Dataset entries:
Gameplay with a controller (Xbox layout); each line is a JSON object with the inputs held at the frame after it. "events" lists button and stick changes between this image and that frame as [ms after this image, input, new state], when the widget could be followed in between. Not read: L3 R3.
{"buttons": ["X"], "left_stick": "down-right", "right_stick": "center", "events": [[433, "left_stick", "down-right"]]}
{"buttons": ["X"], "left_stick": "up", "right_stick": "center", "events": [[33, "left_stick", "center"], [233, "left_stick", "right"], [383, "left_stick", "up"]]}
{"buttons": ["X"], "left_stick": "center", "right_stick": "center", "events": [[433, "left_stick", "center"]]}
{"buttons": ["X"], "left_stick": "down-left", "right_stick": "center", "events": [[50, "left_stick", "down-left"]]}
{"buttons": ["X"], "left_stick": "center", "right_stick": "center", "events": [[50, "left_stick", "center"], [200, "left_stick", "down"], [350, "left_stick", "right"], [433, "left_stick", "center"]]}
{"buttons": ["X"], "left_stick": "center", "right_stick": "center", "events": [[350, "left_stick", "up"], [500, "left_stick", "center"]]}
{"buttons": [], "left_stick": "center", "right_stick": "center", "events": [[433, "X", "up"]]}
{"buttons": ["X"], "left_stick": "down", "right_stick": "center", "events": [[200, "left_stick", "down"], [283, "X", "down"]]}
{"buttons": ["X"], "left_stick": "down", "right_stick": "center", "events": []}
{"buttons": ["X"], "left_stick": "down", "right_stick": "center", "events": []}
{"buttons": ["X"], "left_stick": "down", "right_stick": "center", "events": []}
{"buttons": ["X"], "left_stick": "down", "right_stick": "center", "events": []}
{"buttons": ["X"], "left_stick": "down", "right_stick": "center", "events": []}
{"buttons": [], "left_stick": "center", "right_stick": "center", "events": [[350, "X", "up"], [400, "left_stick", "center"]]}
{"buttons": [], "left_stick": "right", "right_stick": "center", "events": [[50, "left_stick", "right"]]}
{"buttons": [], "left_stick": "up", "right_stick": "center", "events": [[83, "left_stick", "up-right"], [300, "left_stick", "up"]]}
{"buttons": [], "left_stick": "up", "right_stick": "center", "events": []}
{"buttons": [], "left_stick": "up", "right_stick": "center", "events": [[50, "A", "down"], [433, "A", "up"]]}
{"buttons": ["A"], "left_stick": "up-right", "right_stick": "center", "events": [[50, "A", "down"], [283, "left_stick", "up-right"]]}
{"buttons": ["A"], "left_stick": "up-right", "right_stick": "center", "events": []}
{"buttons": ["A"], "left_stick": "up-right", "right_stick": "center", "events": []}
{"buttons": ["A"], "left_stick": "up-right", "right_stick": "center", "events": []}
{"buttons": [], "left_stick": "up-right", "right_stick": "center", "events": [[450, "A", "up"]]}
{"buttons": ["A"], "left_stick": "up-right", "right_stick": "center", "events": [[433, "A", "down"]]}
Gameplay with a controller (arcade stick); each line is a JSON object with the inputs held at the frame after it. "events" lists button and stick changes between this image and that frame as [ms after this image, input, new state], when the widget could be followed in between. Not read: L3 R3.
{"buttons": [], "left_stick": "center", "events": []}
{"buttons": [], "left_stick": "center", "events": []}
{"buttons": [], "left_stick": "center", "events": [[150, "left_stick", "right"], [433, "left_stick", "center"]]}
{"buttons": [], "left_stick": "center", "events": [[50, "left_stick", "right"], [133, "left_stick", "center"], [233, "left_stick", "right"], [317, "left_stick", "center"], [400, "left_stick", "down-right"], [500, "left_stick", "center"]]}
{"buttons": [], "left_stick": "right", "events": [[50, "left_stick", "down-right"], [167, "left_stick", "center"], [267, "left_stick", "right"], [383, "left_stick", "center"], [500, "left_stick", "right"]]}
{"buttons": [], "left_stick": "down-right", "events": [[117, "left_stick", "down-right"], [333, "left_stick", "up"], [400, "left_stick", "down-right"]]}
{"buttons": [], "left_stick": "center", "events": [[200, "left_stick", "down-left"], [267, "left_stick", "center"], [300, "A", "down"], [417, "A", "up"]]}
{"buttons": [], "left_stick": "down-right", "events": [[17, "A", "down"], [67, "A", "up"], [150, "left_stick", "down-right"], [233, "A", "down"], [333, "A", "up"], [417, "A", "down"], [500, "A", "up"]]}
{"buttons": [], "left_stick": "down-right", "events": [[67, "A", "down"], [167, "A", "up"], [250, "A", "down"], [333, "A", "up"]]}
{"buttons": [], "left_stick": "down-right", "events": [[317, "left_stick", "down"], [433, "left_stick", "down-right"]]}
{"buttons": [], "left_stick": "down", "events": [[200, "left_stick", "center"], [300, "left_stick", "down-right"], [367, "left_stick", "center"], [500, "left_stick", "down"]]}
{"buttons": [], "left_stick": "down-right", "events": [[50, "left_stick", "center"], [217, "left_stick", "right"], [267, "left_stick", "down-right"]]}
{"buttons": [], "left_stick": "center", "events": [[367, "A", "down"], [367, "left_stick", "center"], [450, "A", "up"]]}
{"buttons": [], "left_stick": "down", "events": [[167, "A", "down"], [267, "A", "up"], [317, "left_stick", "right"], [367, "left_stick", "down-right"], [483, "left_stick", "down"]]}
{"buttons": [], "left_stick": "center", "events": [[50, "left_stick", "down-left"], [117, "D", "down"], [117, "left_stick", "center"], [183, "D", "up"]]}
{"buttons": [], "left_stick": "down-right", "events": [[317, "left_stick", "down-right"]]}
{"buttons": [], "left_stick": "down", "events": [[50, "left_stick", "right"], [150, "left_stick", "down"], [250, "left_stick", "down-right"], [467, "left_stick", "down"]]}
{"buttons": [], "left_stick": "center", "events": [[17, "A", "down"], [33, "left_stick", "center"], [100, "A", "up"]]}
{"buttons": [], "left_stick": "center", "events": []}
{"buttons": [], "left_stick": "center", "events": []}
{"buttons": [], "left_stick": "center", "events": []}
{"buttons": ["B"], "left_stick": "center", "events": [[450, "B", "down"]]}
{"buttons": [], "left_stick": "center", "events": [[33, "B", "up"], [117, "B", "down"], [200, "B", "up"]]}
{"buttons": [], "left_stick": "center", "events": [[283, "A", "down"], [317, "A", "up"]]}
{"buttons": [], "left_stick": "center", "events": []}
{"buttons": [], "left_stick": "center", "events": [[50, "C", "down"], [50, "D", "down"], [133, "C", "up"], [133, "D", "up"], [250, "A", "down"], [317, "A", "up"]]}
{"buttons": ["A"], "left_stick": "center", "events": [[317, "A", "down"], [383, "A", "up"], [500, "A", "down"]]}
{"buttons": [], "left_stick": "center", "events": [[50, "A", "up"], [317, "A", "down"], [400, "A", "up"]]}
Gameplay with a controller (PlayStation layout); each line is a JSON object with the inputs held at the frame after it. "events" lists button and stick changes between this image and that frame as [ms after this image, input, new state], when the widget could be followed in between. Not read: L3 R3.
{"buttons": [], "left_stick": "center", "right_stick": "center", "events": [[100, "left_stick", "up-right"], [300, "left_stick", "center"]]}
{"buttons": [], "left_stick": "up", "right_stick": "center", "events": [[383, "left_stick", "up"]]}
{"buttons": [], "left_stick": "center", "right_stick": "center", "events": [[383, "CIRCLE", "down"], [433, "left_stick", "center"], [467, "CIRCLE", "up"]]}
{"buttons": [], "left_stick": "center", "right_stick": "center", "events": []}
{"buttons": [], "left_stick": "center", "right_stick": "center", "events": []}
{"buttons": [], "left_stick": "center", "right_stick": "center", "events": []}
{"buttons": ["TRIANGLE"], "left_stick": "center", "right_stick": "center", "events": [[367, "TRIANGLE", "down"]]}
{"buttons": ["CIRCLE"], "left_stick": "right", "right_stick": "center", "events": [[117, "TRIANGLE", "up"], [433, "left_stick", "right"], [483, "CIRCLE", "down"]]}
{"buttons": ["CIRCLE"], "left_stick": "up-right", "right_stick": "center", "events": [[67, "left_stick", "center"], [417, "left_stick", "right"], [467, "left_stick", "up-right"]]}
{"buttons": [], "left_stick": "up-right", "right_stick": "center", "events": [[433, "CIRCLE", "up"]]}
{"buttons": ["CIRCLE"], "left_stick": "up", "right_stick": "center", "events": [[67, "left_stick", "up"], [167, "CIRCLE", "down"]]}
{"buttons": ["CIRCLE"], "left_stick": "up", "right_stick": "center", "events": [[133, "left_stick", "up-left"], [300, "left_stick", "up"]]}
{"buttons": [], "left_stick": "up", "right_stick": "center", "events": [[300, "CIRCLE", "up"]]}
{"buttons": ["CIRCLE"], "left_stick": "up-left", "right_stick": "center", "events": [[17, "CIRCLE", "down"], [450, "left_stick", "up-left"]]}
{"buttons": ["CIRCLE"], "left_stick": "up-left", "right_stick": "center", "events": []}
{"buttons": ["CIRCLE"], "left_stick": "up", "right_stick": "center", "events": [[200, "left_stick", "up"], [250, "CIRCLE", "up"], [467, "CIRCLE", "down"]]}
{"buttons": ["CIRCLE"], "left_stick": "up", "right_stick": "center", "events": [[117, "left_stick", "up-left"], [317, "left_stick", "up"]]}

[TASK INSTRUCTIONS] Which of the lines above contain "TRIANGLE"? Return them all.

[ANSWER BELOW]
{"buttons": ["TRIANGLE"], "left_stick": "center", "right_stick": "center", "events": [[367, "TRIANGLE", "down"]]}
{"buttons": ["CIRCLE"], "left_stick": "right", "right_stick": "center", "events": [[117, "TRIANGLE", "up"], [433, "left_stick", "right"], [483, "CIRCLE", "down"]]}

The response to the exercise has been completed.